■ **GIVEN TEXT**:
##########

Figure 7

Comparison of the kinetics of miRNA activation. (a) Box-plot of the half-decay time of the dsFP-based miRNA sensors. Median half-decay time periods of the corresponding dsFP-based miRNA sensors caused by CHX (Fig. 5d, Supplementary Fig. S2, S5) were subtracted from the half-decay time periods of dsGFP-138-T, dsGFP-295-T, dsVenus-9-5p-T and dsCFP-9-3p-T, and dsGFP-132-T, whose decay was caused by the induction of pri-miR-138-1 (Fig. 2f), pri-miR-294mut/295 or pri-miR-294/295mut (Fig. 3e), pri-miR-9-1 (Fig. 6d), and pri-miR-132 (Supplementary Fig. S5), respectively. The box represents the 25th and 75th percentiles. Whiskers show 5th and 95th percentiles. **P < 0.01 (Kruskal-Wallis test followed by Steel-Dwass test). (b) Molecule numbers of the mature miRNAs in a single transfected cell were calculated from the miRNA expression data (Figs 2b, 3d, 6b, Supplementary Fig. S5), the total amount of RNA in a single HeLa cell (32.5 pg/cell), and the co-transfection efficiency of mCherry/pri-miRNAs and tTA (Supplementary Fig. S3). Data are expressed as mean ± SD (n = 3–5). (c) Relative expression levels of the miRNA sensor mRNAs in the stable HeLa cell lines were analyzed by quantitative RT-PCR. The total of dsVenus-9-5p-T and dsCFP-9-3p-T mRNAs is shown, because it was technically difficult to discriminate between them because of their sequence similarity. Data are expressed as mean ± SD (n = 3). (d) The minimum free energies of the binding of the 8 nucleotides at the 5′-terminal of the miRNAs to the target sites of the miRNA sensors were predicted by RNAhybrid⁴².

##########

■ **INFORMATION PROVIDED**:
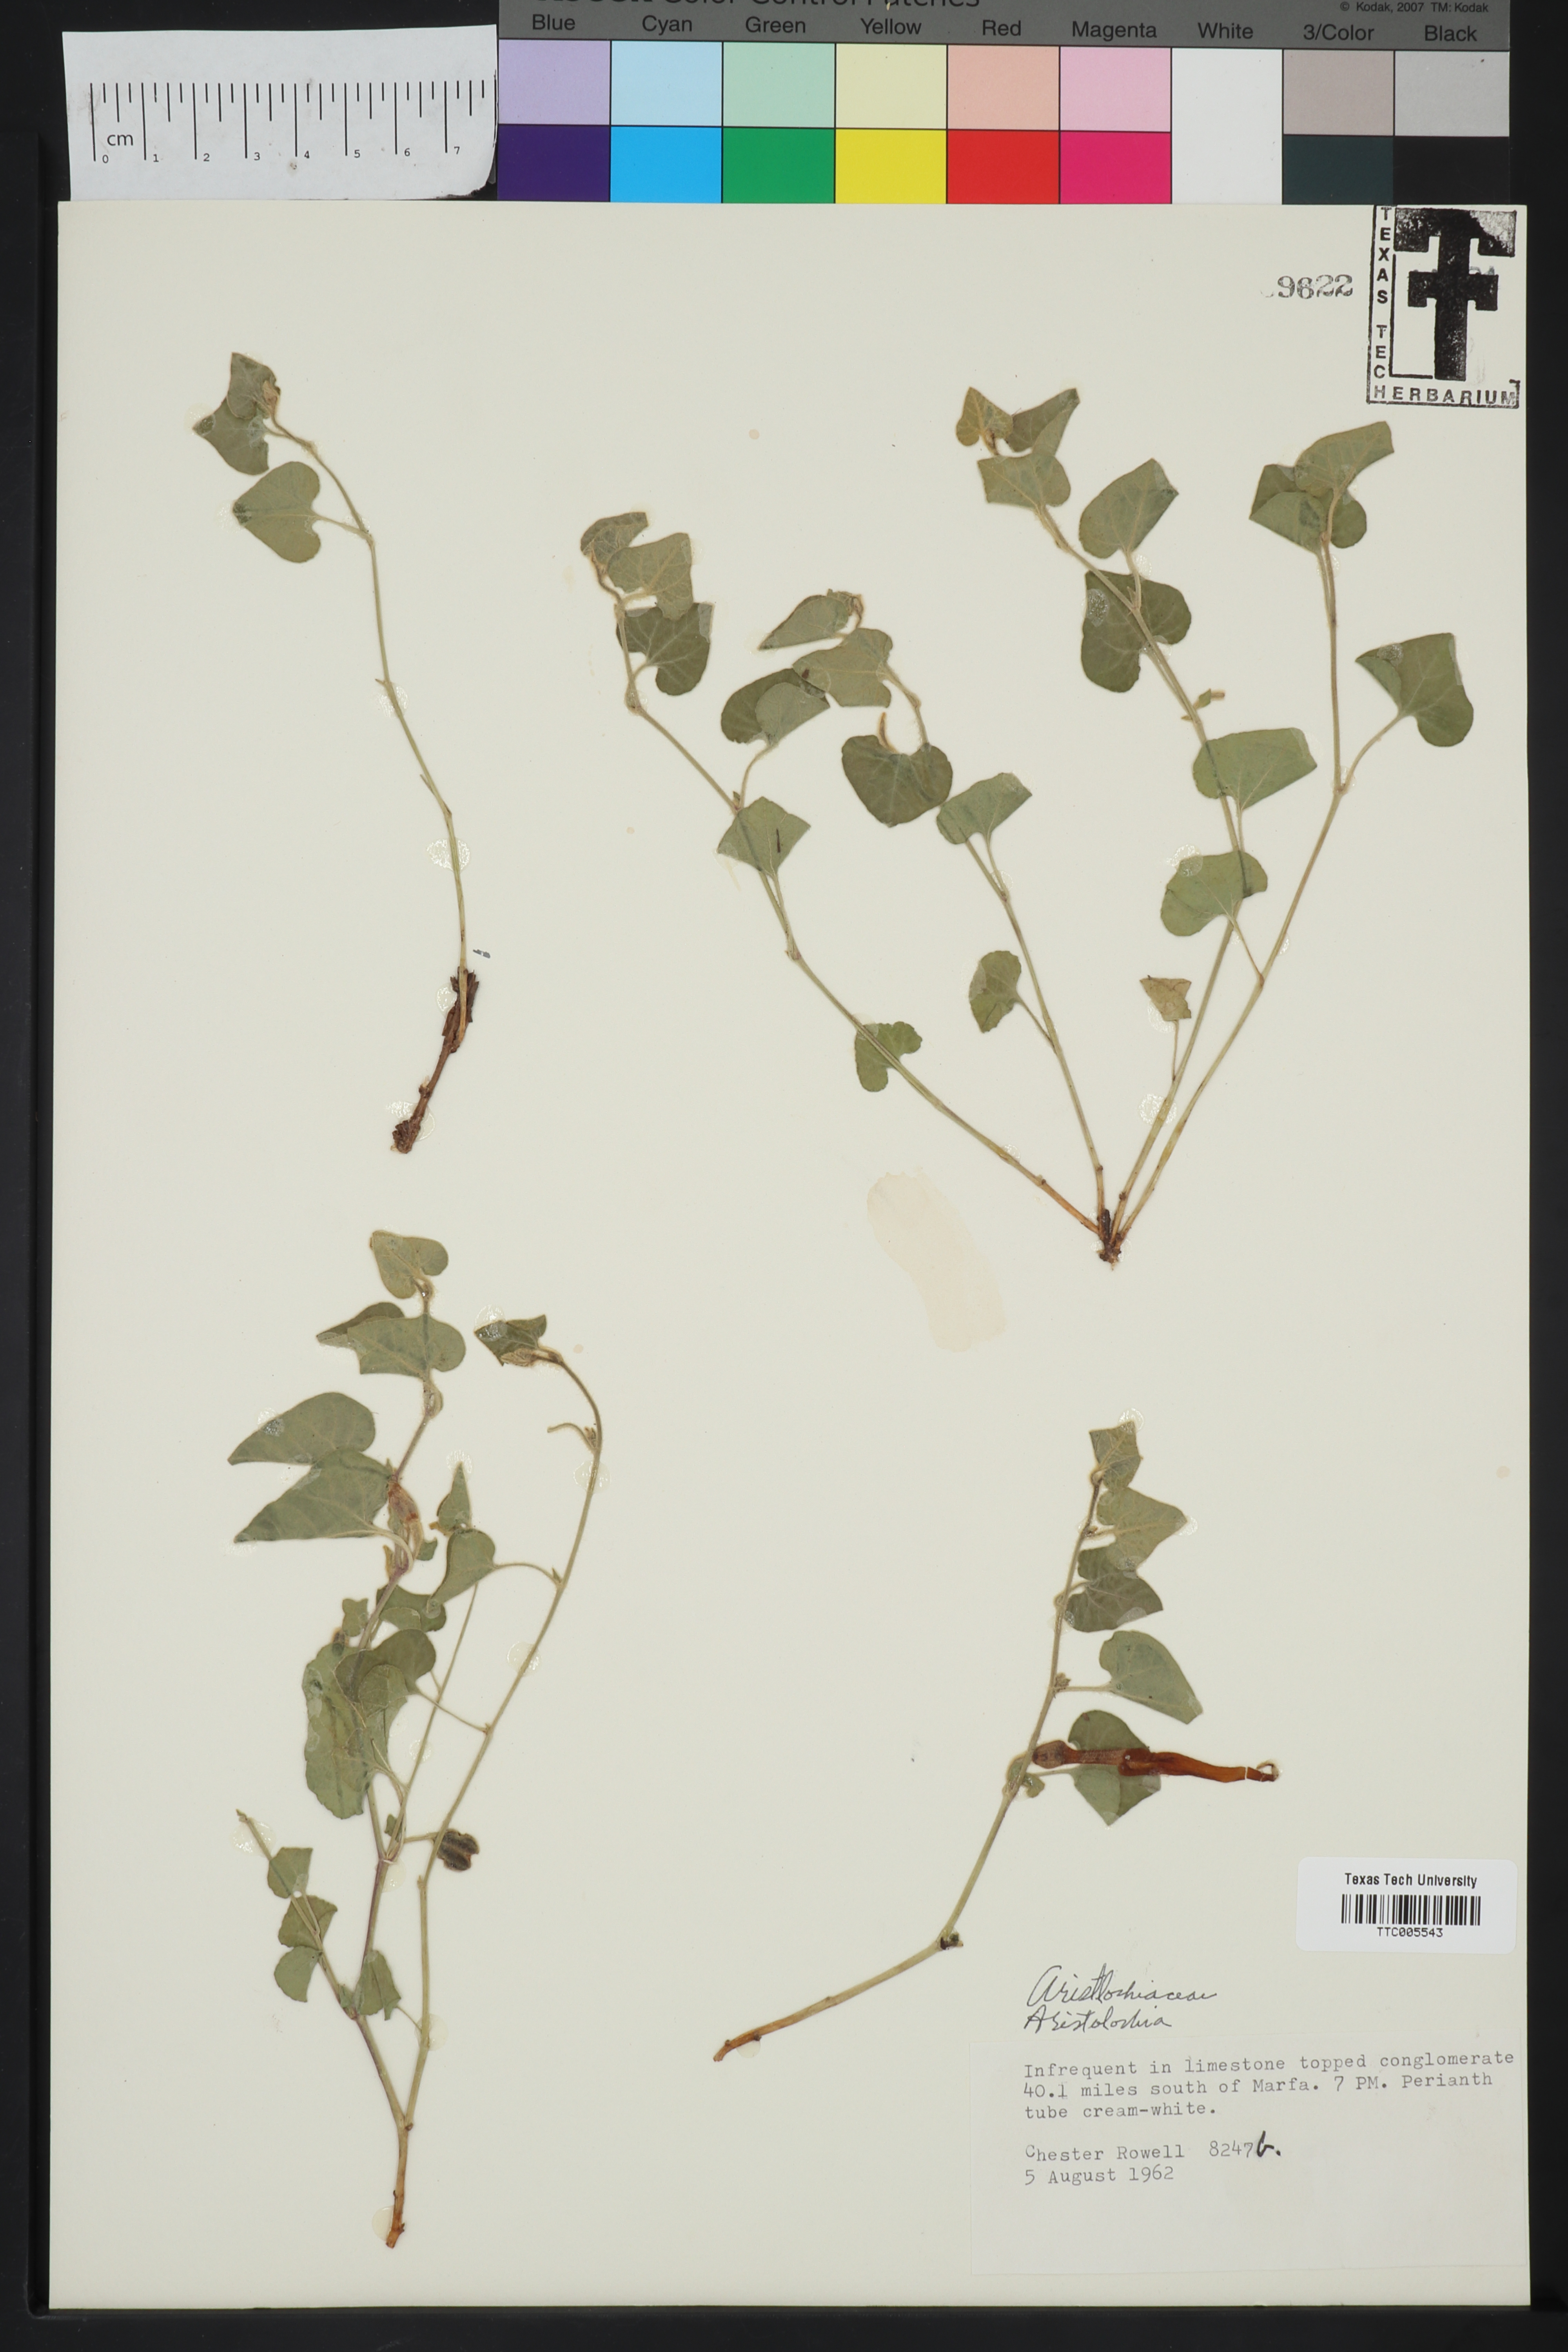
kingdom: Plantae
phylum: Tracheophyta
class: Magnoliopsida
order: Piperales
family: Aristolochiaceae
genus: Aristolochia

##########

■ **TRY IT**: Rewrite the paragraph of the Figure 7 caption that begins "Comparison of the kinetics of miRNA activation" as a shorter bulleted list with one item per panel, keeping its main facts.

■ **WRITTEN SOLUTION**:
Comparison of the kinetics of miRNA activation:
- (a) Box plot of half-decay times of dsFP-based miRNA sensors (dsGFP-138-T, dsGFP-295-T, dsVenus-9-5p-T, dsCFP-9-3p-T, dsGFP-132-T) after induction of the corresponding pri-miRNAs, minus the median half-decay time caused by CHX. Boxes show the 25th–75th percentiles and whiskers the 5th–95th. **P < 0.01 (Kruskal-Wallis test, then Steel-Dwass test).
- (b) Mature miRNA molecules per transfected cell, calculated from miRNA expression data, total RNA per HeLa cell (32.5 pg), and co-transfection efficiency of mCherry/pri-miRNAs and tTA. Mean ± SD, n = 3–5.
- (c) Relative sensor mRNA levels in stable HeLa cell lines, measured by quantitative RT-PCR. dsVenus-9-5p-T and dsCFP-9-3p-T are shown as a total because their sequences are too similar to tell apart. Mean ± SD, n = 3.
- (d) Minimum free energies of binding between the 8 nucleotides at each miRNA's 5′ terminal and the sensor target sites, predicted by RNAhybrid.